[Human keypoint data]
--------------------
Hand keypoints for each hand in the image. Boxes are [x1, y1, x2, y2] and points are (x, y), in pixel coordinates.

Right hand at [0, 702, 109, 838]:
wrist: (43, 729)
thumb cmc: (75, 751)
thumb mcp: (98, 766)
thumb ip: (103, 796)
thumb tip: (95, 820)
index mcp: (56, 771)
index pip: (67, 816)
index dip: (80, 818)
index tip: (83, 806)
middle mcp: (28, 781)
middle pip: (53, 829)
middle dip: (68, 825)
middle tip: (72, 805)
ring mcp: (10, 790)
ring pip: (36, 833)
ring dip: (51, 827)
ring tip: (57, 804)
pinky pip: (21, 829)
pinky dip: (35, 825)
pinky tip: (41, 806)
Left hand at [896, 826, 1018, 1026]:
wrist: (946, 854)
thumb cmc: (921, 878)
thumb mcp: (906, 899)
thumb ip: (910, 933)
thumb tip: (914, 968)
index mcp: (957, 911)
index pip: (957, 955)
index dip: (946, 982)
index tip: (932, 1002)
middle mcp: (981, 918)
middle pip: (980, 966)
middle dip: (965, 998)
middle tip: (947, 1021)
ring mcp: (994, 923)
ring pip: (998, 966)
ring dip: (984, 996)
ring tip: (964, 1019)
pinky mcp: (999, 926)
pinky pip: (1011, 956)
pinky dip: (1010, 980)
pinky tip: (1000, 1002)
--------------------
Write out only what runs from the line holding "wrist: (946, 854)" through the last line of the records, exactly as shown.

wrist: (946, 854)
thumb cmc: (921, 878)
thumb mcp: (906, 899)
thumb ip: (910, 933)
thumb tip: (914, 968)
index mcp: (957, 911)
index pip: (957, 955)
index dip: (946, 982)
index tip: (932, 1002)
middle mcp: (981, 918)
middle pip: (980, 966)
middle dip: (965, 998)
middle tip: (947, 1021)
ring mcp: (994, 923)
ring pip: (998, 966)
ring dip: (984, 996)
ring tip: (964, 1019)
pinky mcp: (999, 926)
pinky pip: (1011, 956)
pinky dip: (1010, 980)
pinky tip: (1000, 1002)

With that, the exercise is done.